The problem with a secret life of seams is you can’t tell everyone to go away and let you work up a sweat-soaked sewing machine frenzy. People insist on you turning up to work and sometimes talking to them because you have a ‘relationship’. Ugh.
So sadly my poor FBA top, the Palmer/Pletsch creation, is still not finished!
But I can show you what I’ve been doing to it. Behold, the inside of the French Mustard top, so called because it’s kind of mustard and it’s full of french seams:
Before I started, I knew I needed some secure finishing because this light synthetic fabric frays. I’d tackled french side seams on my hot pink Sorbetto last year so knew this was straight-forward and decided if I put the sleeves in flat, there was no reason frenching the armholes wouldn’t be doable as well.
And it was. I now have seams that withstand all my vigorous arm movements like whacking people with my sewing ruler.
What? Oh like you don’t do that.
Turns out there was something in the blog ether because Grainline Studio did a tutorial on this very subject a few days after I finished the seams. She has a great walk-through so do check it out if you’re interested in this approach.

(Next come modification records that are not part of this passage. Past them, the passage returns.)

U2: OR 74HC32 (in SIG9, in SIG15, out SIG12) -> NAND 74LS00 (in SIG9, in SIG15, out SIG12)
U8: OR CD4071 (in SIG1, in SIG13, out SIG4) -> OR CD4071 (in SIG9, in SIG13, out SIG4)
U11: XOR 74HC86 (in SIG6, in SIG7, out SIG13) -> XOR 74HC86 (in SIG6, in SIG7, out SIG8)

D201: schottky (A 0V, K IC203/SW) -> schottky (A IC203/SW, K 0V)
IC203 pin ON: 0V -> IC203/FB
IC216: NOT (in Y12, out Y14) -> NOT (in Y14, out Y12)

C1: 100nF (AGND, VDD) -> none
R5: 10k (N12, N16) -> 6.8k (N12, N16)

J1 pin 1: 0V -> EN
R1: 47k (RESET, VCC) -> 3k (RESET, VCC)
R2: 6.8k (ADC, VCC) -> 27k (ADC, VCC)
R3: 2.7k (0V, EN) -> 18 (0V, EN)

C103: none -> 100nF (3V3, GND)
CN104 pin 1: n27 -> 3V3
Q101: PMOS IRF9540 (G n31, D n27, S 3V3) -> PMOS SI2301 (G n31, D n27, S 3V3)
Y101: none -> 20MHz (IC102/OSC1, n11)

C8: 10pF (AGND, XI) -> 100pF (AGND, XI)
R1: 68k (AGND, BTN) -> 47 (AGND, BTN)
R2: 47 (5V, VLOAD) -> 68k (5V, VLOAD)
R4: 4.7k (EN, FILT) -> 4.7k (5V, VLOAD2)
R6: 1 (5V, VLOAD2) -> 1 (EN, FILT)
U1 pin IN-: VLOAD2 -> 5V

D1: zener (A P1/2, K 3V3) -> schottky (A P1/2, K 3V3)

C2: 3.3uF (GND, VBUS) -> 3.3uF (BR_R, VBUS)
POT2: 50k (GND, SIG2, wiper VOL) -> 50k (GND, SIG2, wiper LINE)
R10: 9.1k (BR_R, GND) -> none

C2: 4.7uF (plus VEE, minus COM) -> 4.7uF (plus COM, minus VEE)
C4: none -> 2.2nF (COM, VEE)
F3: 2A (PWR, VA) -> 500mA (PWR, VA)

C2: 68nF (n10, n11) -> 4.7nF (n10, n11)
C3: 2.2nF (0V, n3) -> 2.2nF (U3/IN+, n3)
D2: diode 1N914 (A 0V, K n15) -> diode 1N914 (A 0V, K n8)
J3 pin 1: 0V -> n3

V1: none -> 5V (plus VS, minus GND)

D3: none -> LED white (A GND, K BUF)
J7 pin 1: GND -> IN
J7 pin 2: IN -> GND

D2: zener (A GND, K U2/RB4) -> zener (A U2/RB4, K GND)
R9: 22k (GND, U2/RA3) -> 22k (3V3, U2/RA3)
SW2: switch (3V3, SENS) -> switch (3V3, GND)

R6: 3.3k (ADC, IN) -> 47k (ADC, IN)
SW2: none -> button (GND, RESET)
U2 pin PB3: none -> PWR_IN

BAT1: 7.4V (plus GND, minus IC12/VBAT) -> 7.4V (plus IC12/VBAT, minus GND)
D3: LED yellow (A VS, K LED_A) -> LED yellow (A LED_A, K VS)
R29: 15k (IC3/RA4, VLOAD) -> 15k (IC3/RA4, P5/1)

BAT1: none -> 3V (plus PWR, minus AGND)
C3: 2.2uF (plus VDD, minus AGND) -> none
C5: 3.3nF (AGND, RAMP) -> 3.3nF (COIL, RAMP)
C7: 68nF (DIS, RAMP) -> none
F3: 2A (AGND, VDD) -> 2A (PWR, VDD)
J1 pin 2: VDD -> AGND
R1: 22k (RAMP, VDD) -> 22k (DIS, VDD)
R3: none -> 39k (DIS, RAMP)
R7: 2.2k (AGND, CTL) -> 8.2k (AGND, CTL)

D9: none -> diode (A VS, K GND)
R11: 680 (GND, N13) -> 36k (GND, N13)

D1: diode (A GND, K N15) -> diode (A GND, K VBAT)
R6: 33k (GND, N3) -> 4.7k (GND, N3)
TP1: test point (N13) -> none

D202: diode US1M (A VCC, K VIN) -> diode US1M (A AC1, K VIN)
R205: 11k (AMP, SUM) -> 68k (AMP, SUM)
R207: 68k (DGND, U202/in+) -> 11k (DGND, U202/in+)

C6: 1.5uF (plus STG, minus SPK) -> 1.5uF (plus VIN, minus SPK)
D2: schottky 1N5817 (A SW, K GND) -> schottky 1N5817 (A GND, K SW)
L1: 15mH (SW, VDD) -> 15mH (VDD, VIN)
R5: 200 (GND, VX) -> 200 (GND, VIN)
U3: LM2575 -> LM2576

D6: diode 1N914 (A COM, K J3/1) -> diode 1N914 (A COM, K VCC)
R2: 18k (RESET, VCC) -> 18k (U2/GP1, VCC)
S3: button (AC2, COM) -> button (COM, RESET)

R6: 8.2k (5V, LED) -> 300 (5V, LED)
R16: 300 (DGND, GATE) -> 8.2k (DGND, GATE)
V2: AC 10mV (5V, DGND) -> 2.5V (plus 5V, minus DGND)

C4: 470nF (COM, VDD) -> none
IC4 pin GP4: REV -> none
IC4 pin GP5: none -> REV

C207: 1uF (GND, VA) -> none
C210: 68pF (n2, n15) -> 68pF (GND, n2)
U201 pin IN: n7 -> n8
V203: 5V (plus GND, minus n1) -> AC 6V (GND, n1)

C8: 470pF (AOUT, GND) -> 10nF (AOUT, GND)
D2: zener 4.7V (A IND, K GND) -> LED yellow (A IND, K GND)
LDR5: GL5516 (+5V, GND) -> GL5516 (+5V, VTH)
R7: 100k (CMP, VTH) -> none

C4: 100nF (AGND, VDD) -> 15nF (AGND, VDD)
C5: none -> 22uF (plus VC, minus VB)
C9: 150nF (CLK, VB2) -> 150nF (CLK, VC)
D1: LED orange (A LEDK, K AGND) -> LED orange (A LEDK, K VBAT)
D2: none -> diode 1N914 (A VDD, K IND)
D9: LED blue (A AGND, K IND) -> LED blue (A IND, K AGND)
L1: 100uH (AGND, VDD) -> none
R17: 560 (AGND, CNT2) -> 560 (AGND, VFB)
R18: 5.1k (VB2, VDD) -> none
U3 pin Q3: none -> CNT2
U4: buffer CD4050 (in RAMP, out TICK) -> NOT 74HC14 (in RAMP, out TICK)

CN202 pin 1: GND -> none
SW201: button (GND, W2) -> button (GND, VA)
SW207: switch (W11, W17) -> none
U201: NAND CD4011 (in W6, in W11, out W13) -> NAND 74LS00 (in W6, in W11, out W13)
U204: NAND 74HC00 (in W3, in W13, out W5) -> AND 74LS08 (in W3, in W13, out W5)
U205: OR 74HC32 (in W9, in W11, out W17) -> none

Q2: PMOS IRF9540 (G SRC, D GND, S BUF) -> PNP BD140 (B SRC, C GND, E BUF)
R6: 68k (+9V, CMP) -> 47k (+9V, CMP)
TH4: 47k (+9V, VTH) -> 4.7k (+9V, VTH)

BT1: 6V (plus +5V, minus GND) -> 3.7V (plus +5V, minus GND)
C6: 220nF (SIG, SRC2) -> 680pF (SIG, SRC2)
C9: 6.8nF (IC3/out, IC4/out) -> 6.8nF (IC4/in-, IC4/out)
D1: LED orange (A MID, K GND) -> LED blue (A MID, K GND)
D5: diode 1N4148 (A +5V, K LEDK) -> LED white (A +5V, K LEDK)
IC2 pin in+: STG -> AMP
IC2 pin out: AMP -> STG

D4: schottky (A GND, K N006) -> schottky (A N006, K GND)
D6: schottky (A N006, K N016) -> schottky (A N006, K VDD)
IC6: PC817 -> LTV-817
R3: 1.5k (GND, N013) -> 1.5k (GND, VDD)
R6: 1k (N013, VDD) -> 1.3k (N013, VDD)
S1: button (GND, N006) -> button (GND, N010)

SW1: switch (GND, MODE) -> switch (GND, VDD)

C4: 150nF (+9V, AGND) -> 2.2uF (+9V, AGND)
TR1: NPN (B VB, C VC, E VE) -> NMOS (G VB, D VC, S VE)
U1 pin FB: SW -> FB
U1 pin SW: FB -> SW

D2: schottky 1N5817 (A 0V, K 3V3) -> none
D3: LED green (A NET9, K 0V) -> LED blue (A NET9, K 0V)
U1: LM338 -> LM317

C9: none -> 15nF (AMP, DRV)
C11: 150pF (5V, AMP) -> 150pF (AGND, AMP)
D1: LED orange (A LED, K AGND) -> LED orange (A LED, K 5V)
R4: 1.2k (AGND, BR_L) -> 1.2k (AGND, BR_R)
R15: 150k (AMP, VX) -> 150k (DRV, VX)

Unfortunately the gathering of the sleeve into the cuffs is horribly uneven:
I was experimenting with three lines of basting to improve my gathering, since the sleeve gathering sucked. For the first cuff on the right, my lines of basting were all above the seam line. For the second cuff on the left, one line of basting was below the seam line. This created a much smaller set of gathers.
I think the trick to this experimenting with better techniques thing is to do it consistently, not on a sleeve-by-sleeve basis.
Experiments still to come: an invisible zipper and drafting my own contrast peter pan collar.